Stored entries

:::::

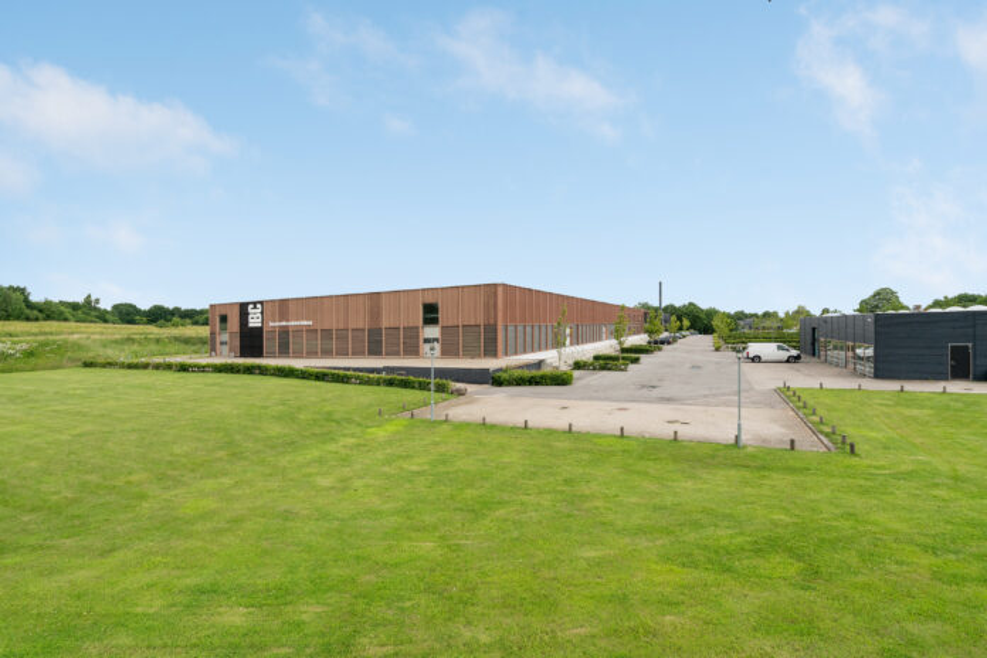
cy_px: 329
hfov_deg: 96.7
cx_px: 494
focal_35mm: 16
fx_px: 439
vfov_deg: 73.7
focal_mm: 16
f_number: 8
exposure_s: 1/1600
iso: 800
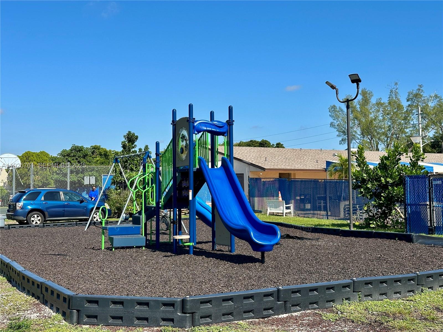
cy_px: 166
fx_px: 614
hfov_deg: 39.7
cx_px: 222
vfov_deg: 30.3
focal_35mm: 48
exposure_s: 1/3876
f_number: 1.78
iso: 64
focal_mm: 6.86
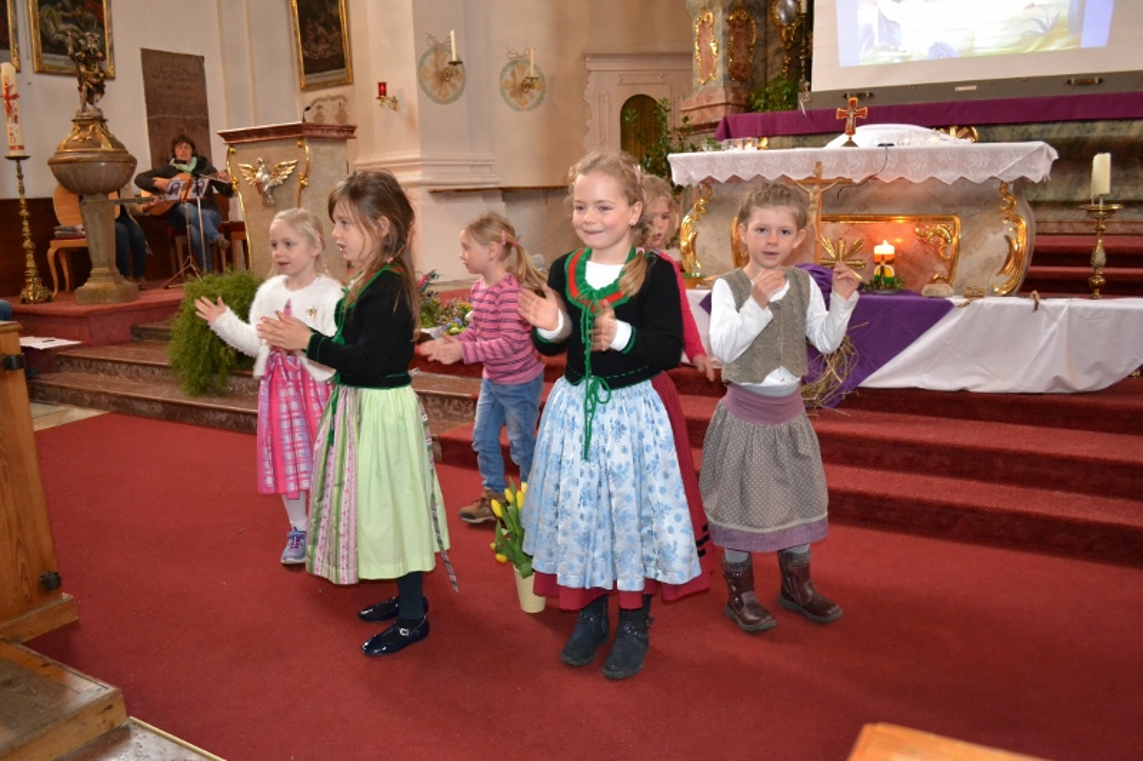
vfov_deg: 47.9
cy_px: 380
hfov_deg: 67.4
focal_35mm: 27
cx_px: 572
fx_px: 857
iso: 3200
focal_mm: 18
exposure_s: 1/60
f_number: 3.5
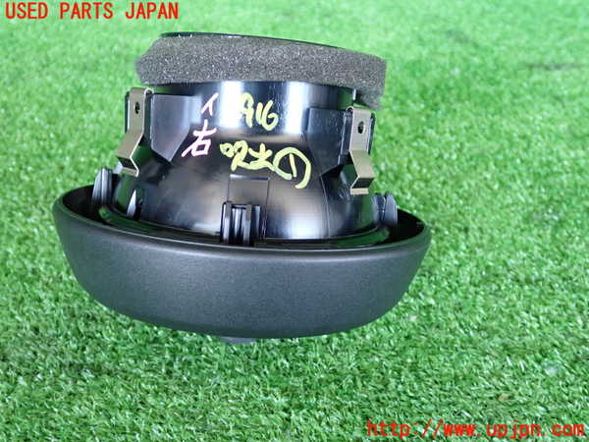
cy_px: 221
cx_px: 294
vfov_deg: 39.7
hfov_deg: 51.4
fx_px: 613
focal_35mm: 36
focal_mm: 6.37
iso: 200
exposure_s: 1/40
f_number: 2.5
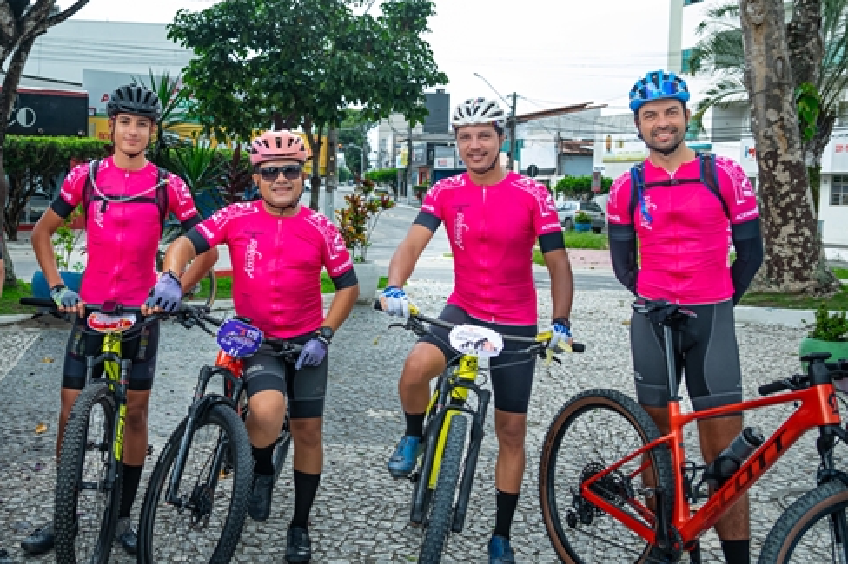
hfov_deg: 49.4
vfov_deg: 34.4
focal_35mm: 39
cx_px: 322
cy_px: 274
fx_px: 913
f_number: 3.2
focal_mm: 17
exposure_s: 1/250
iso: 320
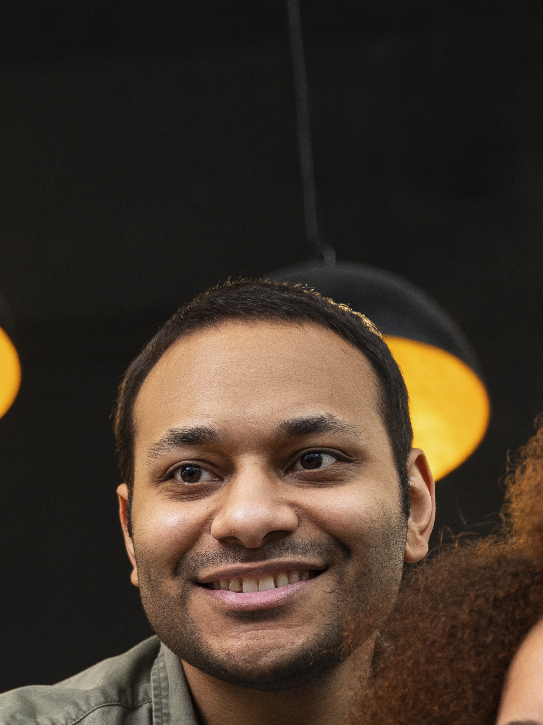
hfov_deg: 15.6
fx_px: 1987
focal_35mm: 95
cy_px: 836
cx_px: 277
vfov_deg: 19.6
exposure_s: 1/160
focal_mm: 34
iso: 800
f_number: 2.8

:::::

**BRIEF:** All entries must be written out again exactly as given, with no pictures in the copy.

**SOLUTION TO THE PROBLEM:**
cy_px: 329
hfov_deg: 96.7
cx_px: 494
focal_35mm: 16
fx_px: 439
vfov_deg: 73.7
focal_mm: 16
f_number: 8
exposure_s: 1/1600
iso: 800
cy_px: 166
fx_px: 614
hfov_deg: 39.7
cx_px: 222
vfov_deg: 30.3
focal_35mm: 48
exposure_s: 1/3876
f_number: 1.78
iso: 64
focal_mm: 6.86
vfov_deg: 47.9
cy_px: 380
hfov_deg: 67.4
focal_35mm: 27
cx_px: 572
fx_px: 857
iso: 3200
focal_mm: 18
exposure_s: 1/60
f_number: 3.5
cy_px: 221
cx_px: 294
vfov_deg: 39.7
hfov_deg: 51.4
fx_px: 613
focal_35mm: 36
focal_mm: 6.37
iso: 200
exposure_s: 1/40
f_number: 2.5
hfov_deg: 49.4
vfov_deg: 34.4
focal_35mm: 39
cx_px: 322
cy_px: 274
fx_px: 913
f_number: 3.2
focal_mm: 17
exposure_s: 1/250
iso: 320
hfov_deg: 15.6
fx_px: 1987
focal_35mm: 95
cy_px: 836
cx_px: 277
vfov_deg: 19.6
exposure_s: 1/160
focal_mm: 34
iso: 800
f_number: 2.8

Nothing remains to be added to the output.